Qual a principal mensagem que o senhor quer passar para o leitor que folheará o seu mais recente livro “Jesus e a Sexualidade – Revelações da Bíblia que você nunca viu?”.
Eu diria que o livro possui duas grandes mensagens. A primeira é de que a atual moral sexual da Igreja Católica e de outras igrejas cristãs, faz muito mais mal do que bem. Esta moral sexual não possui base nas Sagradas Escrituras e muito menos em Jesus Cristo. Ela é fruto de linhas filosóficas que estão distantes do universo bíblico e da mensagem de Jesus. Por estar baseada em filosofias da Antiguidade e não, na prática do amor universal pregado nos Evangelhos, a moral cristã fecha os olhos para o conhecimento que temos hoje da genética, da sexualidade, da estrutura humana. A segunda grande mensagem é a de que a sexualidade humana é algo de muito bom. A vivência da sexualidade só pode estar dentro da mensagem de Jesus, afinal o amor (ágape) e o amor (eros) não se contrapõem, mas se complementam de uma forma maravilhosa. Deus nos fez seres sexuados e não é a sexualidade ativa que nos afasta de Deus. O que nos afasta de Deus é o desamor em qualquer dimensão da vida humana.
O senhor espera voltar a exercer as suas atividades na Igreja em algum momento?

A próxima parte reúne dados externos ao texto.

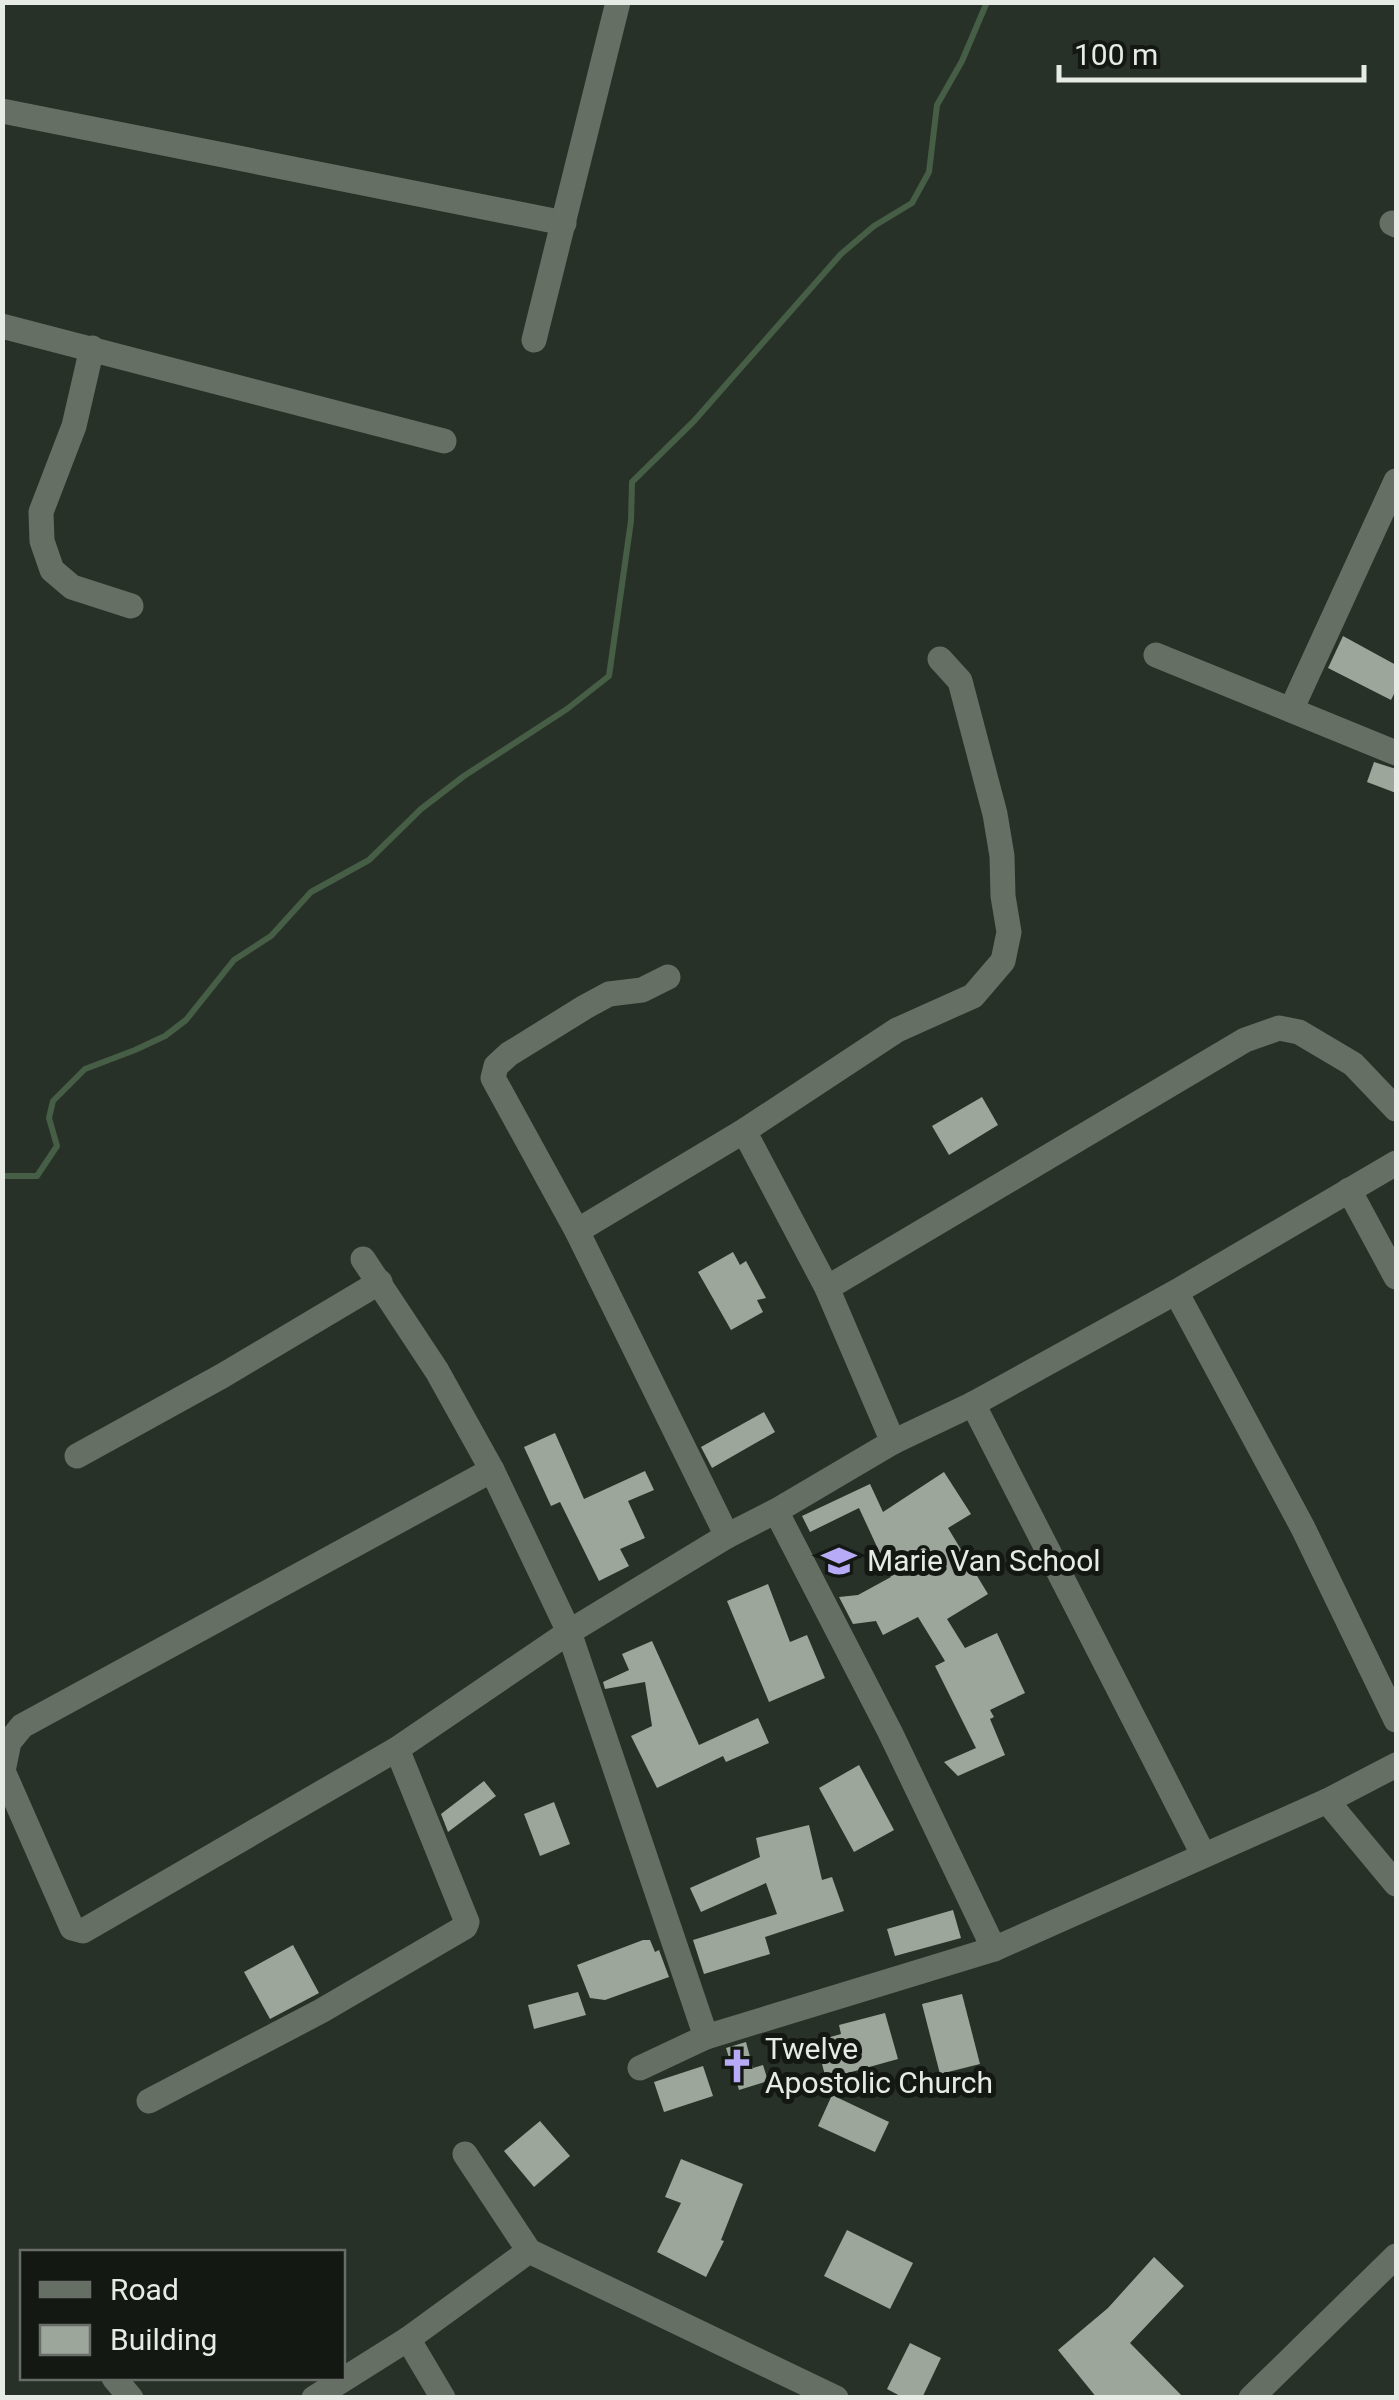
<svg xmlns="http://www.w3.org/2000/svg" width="1399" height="2400" font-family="Roboto,sans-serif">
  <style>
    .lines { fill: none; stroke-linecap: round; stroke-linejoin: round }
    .stream { stroke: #465e45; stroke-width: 6 }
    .building { fill: #9ca69a }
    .minor { stroke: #666f64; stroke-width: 25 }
    .labels { text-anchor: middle; stroke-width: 10; stroke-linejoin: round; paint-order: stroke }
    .poi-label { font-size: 30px; fill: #e6ece5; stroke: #141813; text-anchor: start }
  </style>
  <rect width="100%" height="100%" fill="#283127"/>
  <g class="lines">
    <!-- stream -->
    <path class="stream" d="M2 1176H37L57 1146 49 1118 53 1101 85 1069 135 1050 165 1036 186 1020 234 960 271 936 311 892 369 860 421 809 464 776 567 709 609 676 631 521 632 482 694 421 841 254 874 226 912 203 929 172 937 105 962 61 987 2"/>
  </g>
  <!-- building -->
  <g class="building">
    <path d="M1343 636 1396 665V690L1391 700 1328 668Z"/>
    <path d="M1374 762 1396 769V793L1367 782Z"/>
    <path d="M982 1097 998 1125 949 1155 932 1126Z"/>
    <path d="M733 1252 740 1265 746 1261 766 1298 757 1300 763 1312 731 1330 698 1272Z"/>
    <path d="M764 1412 775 1432 712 1468 701 1447Z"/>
    <path d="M555 1433 584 1499 645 1471 654 1490 628 1501 645 1538 620 1549 629 1566 599 1581 560 1502 551 1506 524 1447Z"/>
    <path d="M944 1472 971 1514 948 1528 988 1594 947 1619 965 1648 997 1633 1025 1693 990 1710 994 1717 990 1719 1005 1755 958 1776 944 1762 976 1748 935 1666 945 1661 918 1617 883 1635 876 1621 853 1624 839 1597 858 1595 891 1577 859 1508 810 1532 802 1516 870 1484 883 1512Z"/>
    <path d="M768 1584 790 1642 807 1635 825 1678 769 1702 727 1601Z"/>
    <path d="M652 1641 699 1745 758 1718 769 1743 726 1762 723 1756 657 1788 631 1736 652 1726 645 1682 605 1689 603 1682 629 1670 622 1654Z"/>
    <path d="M859 1765 894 1830 854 1852 819 1788Z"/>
    <path d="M484 1781 496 1796 448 1832 441 1814Z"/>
    <path d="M554 1802 570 1844 540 1856 524 1814Z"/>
    <path d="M809 1825 822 1880 832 1877 844 1911 765 1937 770 1954 704 1974 693 1940 777 1914 766 1883 701 1912 690 1888 760 1857 756 1838Z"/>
    <path d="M953 1910 961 1938 895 1956 887 1929Z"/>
    <path d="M643 1940H650L655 1952 659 1950 669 1977 605 2000 590 1998 577 1965Z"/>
    <path d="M293 1945 319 1993 270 2019 244 1972Z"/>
    <path d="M578 1992 586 2015 534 2029 528 2005Z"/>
    <path d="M962 1994 980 2064 940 2074 922 2004Z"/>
    <path d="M885 2013 898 2059 826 2079 816 2041 841 2034 839 2025Z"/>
    <path d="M746 2042 753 2068 763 2065 768 2081 739 2090 726 2048Z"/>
    <path d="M703 2066 713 2096 664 2112 654 2082Z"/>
    <path d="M832 2095 889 2122 875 2152 818 2126Z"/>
    <path d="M540 2121 570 2156 534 2187 504 2151Z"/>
    <path d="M681 2159 743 2184 721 2240 724 2241 706 2277 657 2252 681 2203 665 2197Z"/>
    <path d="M847 2230 913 2263 890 2309 824 2276Z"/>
    <path d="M1154 2257 1184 2286 1130 2343 1184 2398H1097L1058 2350 1108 2308Z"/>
    <path d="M910 2343 941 2358 922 2398H904L887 2389Z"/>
  </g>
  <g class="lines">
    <!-- minor -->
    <g class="minor">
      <path d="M2 111 564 223"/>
      <path d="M1392 223 1396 225"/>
      <path d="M2 326 444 441"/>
      <path d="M534 340 618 2"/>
      <path d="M92 348 74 426 41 512 42 541 52 570 72 587 131 606"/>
      <path d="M1156 655 1396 753"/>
      <path d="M1291 710 1396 481"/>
      <path d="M668 977 642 990 609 994 585 1007 509 1054 496 1066 493 1078 577 1231 727 1536"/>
      <path d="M744 1131 827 1288 893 1442"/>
      <path d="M1349 1190 1396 1277"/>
      <path d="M577 1231 744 1131 897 1030 973 996 1003 961 1009 932 1003 896 1002 856 995 814 960 681 940 659"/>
      <path d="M363 1259 437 1371 492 1470 569 1632 706 2037"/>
      <path d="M827 1288 1245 1040 1279 1028 1299 1032 1353 1064 1396 1109"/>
      <path d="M1176 1292 1303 1528 1396 1720"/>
      <path d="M973 1404 1203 1854"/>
      <path d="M77 1456 222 1376 380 1282"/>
      <path d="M492 1470 22 1726 9 1742 3 1771 72 1928 83 1931 397 1749 569 1632 727 1536 776 1511 893 1442 973 1404 1176 1292 1396 1163"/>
      <path d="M776 1511 890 1732 994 1949"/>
      <path d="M1327 1801 1396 1884"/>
      <path d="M640 2068 706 2037 994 1949 1327 1801 1396 1765"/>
      <path d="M149 2101 321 2011 465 1927 467 1922 397 1749"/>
      <path d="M465 2154 529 2251 836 2398"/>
      <path d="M408 2339 443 2398"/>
      <path d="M114 2378 131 2398"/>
      <path d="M314 2398 408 2339 529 2251"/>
      <path d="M1251 2398 1396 2256"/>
    </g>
  </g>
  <!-- icons -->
  <defs>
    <g id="school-bare" transform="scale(2.7)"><path d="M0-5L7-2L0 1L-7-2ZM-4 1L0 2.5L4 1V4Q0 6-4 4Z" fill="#b7abf8" stroke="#141813" stroke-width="2.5" paint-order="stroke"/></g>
    <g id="church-bare" transform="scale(2.7)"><path d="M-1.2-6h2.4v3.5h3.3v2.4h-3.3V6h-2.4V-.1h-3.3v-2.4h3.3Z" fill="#b7abf8" stroke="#141813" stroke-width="2.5" paint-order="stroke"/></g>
  </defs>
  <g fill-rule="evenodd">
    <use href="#school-bare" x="839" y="1561"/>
    <use href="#church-bare" x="737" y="2066"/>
  </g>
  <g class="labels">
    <!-- poi labels -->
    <g class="poi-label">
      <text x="867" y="1571">Marie Van School</text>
      <text x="765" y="2059">Twelve<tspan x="765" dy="34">Apostolic Church</tspan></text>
    </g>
  </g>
  <!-- border -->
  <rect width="1399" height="2400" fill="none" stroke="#e6ece5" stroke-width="10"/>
  <!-- legend -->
  <rect x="20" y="2250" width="325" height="130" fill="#141813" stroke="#686d67" stroke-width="2.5"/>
  <rect x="40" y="2282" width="50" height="15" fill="#666f64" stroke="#686d67" stroke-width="2.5"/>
  <text x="110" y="2300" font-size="30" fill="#e6ece5">Road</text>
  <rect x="40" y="2325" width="50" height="30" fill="#9ca69a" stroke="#686d67" stroke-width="2.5"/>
  <text x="110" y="2350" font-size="30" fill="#e6ece5">Building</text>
  <!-- scale -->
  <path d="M1059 65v15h305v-15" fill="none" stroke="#e6ece5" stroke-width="5"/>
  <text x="1074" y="65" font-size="30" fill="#e6ece5" stroke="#141813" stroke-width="8" paint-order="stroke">100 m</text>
</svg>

Não. Eu não acredito mais que a Igreja seja um caminho benéfico para a humanidade. Igrejas criam divisão, criam preconceitos e exclusão. Jesus enxerga a humanidade como nossa família. Esta deve ser unida no que há de comum entre nós, o simples fato de sermos humanos. Por isso, não tenho pretensão em voltar a ser padre na Igreja Católica e muito menos criar uma igreja. O Brasil é um ótimo exemplo de que igrejas não solucionam os nossos problemas e não criam o Reino de Deus. O Brasil está repleto de igrejas e nos declaramos oficialmente como um país cristão. Ora, como pode um país cristão ser a sétima potência do mundo e deixar a maioria excluída desta realidade? Como pode um país cristão ter um altíssimo índice de criminalidade, uma educação precária para a maioria, um desprezo para com os aposentados, racismo e homofobia e outros problemas tão claramente anticristãos? O Brasil tem igrejas, o brasileiro louva a Deus, mas nós não somos um país cristão. Eu prefiro continuar minha missão no mundo. A minha igreja é o mundo e a minha família a humanidade.